FILE PHOTO: Prime Minister candidate Aivars Lembergs of Greens and Farmers union speaks to the media in Riga October 3, 2010. REUTERS/Ints Kalnins
December 10, 2019
RIGA (Reuters) – Latvian politician and oligarch Aivars Lembergs, who was put on a U.S. corruption sanctions list on Monday, hit back on Tuesday, saying allegations against him were “fake news” and instigated by his political opponents.
Lembergs, an oligarch with substantial political influence in Latvia, was hit with a sanction by the U.S. Treasury that means U.S. citizens are prohibited from doing business with him and four companies he owns or controls which are connected to the running of the Ventspils port.

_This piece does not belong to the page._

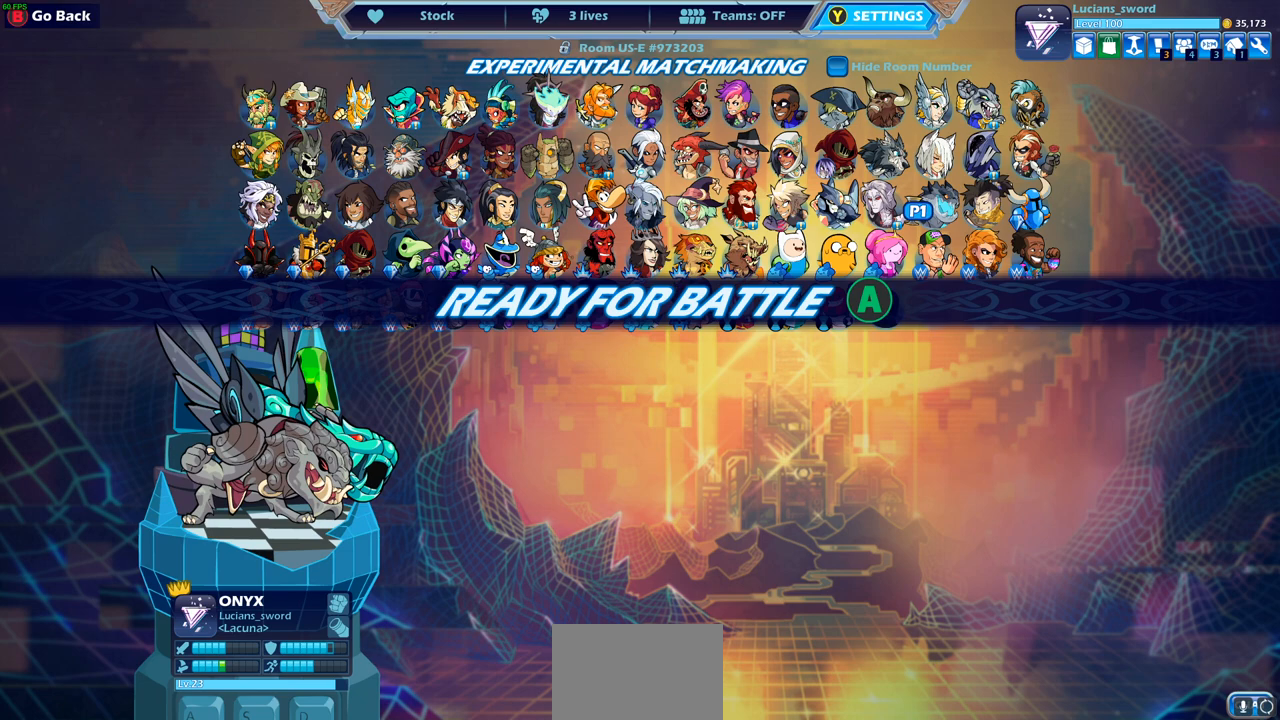
{"buttons": [], "left_stick": "center", "right_stick": "center", "events": []}
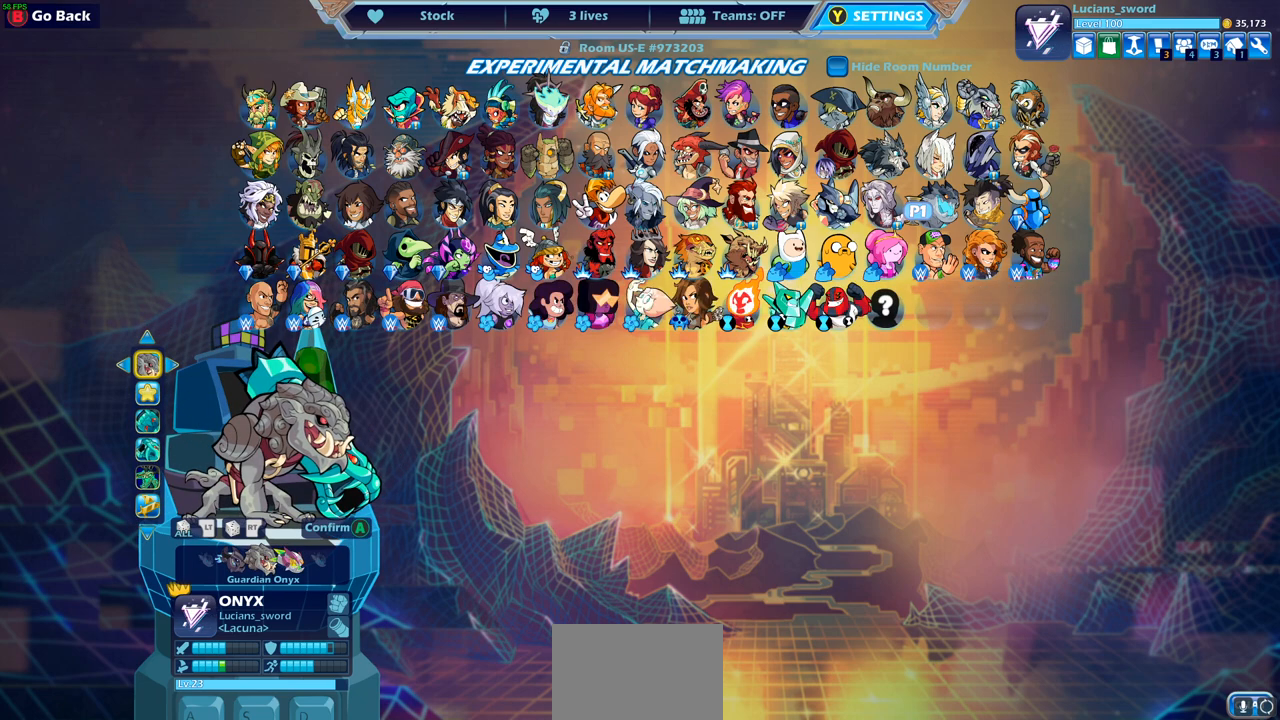
{"buttons": [], "left_stick": "center", "right_stick": "center", "events": []}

“Americans are being used in internal political infighting,” Lembergs told a news conference in Ventspils. “I don’t have a chance to defend myself just like during Stalin’s regime in the Soviet Union.”
Lembergs has been mayor of Ventspils, the second largest port city in Latvia with an important role in the country’s transit industry, for more than 30 years.
Before Latvia’s independence from the Soviet Union in the early 1990s Lembergs held various positions in the Communist Party. He has been a candidate for prime minister for former ruling coalition party The Union of Greens and Farmers, now an opposition party, and has business ties with Russia.
Lembergs was already suspended as mayor by Latvian prosecutors and courts due to an ongoing investigation and charges of corruption and money laundering. Lembergs has denied any wrongdoing in that case.